╭─ GIVEN RECORDS

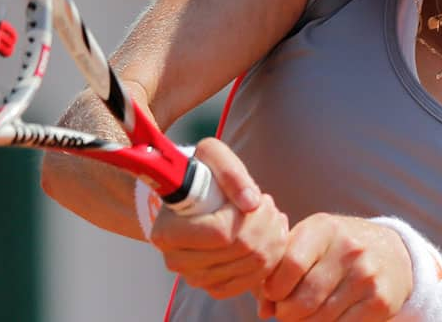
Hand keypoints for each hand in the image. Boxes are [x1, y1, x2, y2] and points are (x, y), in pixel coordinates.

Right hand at [149, 137, 288, 298]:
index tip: (259, 198)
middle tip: (270, 205)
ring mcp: (195, 278)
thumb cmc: (200, 172)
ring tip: (272, 217)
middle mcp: (177, 261)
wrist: (192, 195)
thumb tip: (251, 203)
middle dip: (267, 224)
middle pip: (241, 250)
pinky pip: (252, 281)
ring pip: (252, 266)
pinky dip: (271, 259)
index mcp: (168, 232)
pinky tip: (272, 236)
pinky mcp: (214, 287)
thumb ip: (230, 171)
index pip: (222, 233)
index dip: (250, 216)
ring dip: (273, 239)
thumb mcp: (211, 154)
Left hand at [258, 213, 413, 320]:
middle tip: (285, 312)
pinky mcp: (380, 302)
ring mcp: (367, 276)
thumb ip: (280, 268)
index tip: (273, 294)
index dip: (274, 288)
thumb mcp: (309, 242)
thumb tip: (264, 310)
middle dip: (286, 313)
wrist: (392, 252)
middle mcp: (349, 248)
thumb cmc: (335, 248)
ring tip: (304, 315)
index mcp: (324, 228)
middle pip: (304, 299)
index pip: (291, 264)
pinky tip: (326, 318)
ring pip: (320, 319)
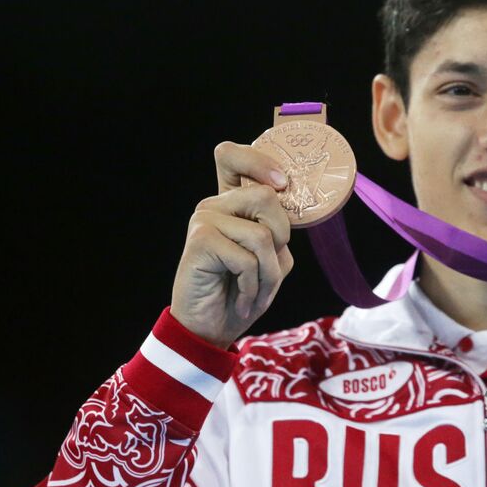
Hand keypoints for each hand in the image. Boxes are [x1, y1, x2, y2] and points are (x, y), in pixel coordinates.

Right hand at [169, 142, 294, 347]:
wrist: (211, 329)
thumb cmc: (243, 293)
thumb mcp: (272, 259)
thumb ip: (278, 230)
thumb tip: (285, 201)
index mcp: (231, 203)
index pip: (233, 157)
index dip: (260, 161)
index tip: (282, 183)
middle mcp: (214, 205)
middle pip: (266, 195)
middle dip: (281, 237)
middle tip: (268, 268)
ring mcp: (204, 219)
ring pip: (263, 233)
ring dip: (269, 272)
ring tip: (255, 290)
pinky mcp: (201, 239)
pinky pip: (248, 259)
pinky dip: (254, 286)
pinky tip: (242, 298)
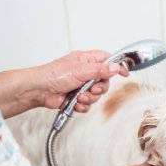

╰─

# WHAT NEEDS TO BE DONE
Please give the entries above again exactly as written, leaving out any pictures.

# COMPLETED TASK
Hand keypoints for each hand in the image. Boxes are [x1, y1, x2, y2] and points are (x, y), in pixel coordinates.

Right hand at [149, 137, 288, 298]:
index tip: (259, 198)
middle tip: (270, 205)
ring mcp: (195, 278)
thumb cmc: (200, 172)
ring tip: (272, 217)
middle mcp: (177, 261)
wrist: (192, 195)
thumb tip: (251, 203)
middle dip: (267, 224)
middle pip: (241, 250)
pinky pip: (252, 281)
ring pip: (252, 266)
pinky dip: (271, 259)
index mcp: (168, 232)
pinky tip: (272, 236)
pinky mcp: (214, 287)
thumb ip: (230, 171)
index pip: (222, 233)
index dip: (250, 216)
ring dip: (273, 239)
thumb mcp: (211, 154)
Left hand at [258, 213, 413, 320]:
middle tip: (285, 312)
pinky mcp: (380, 302)
ring mcp: (367, 276)
thumb ip: (280, 268)
index tip: (273, 294)
index dip: (274, 288)
thumb mcp: (309, 242)
thumb tip: (264, 310)
middle dip: (286, 313)
wrist: (392, 252)
middle mcp: (349, 248)
thumb cmc: (335, 248)
ring tip: (304, 315)
index mcp: (324, 228)
middle pip: (304, 299)
index pip: (291, 264)
pinky tip: (326, 318)
ring pip: (320, 319)
Hand keypoints for each hand in the image. Boxes are [x1, y1, x2, y2] and points are (x, y), in pixel coordinates.

Right hand at [169, 142, 294, 347]:
wrist: (211, 329)
thumb cmc: (243, 293)
thumb mcp: (272, 259)
thumb ip: (278, 230)
thumb tip: (285, 201)
index mcp: (231, 203)
index pip: (233, 157)
index dip: (260, 161)
index tip: (282, 183)
middle mcp: (214, 205)
middle pip: (266, 195)
middle dip: (281, 237)
middle tip: (268, 268)
ring mcp: (204, 219)
ring pip: (263, 233)
ring dip: (269, 272)
ring tip: (255, 290)
pinky mcp: (201, 239)
pinky pip: (248, 259)
pinky dip: (254, 286)
pinky tip: (242, 298)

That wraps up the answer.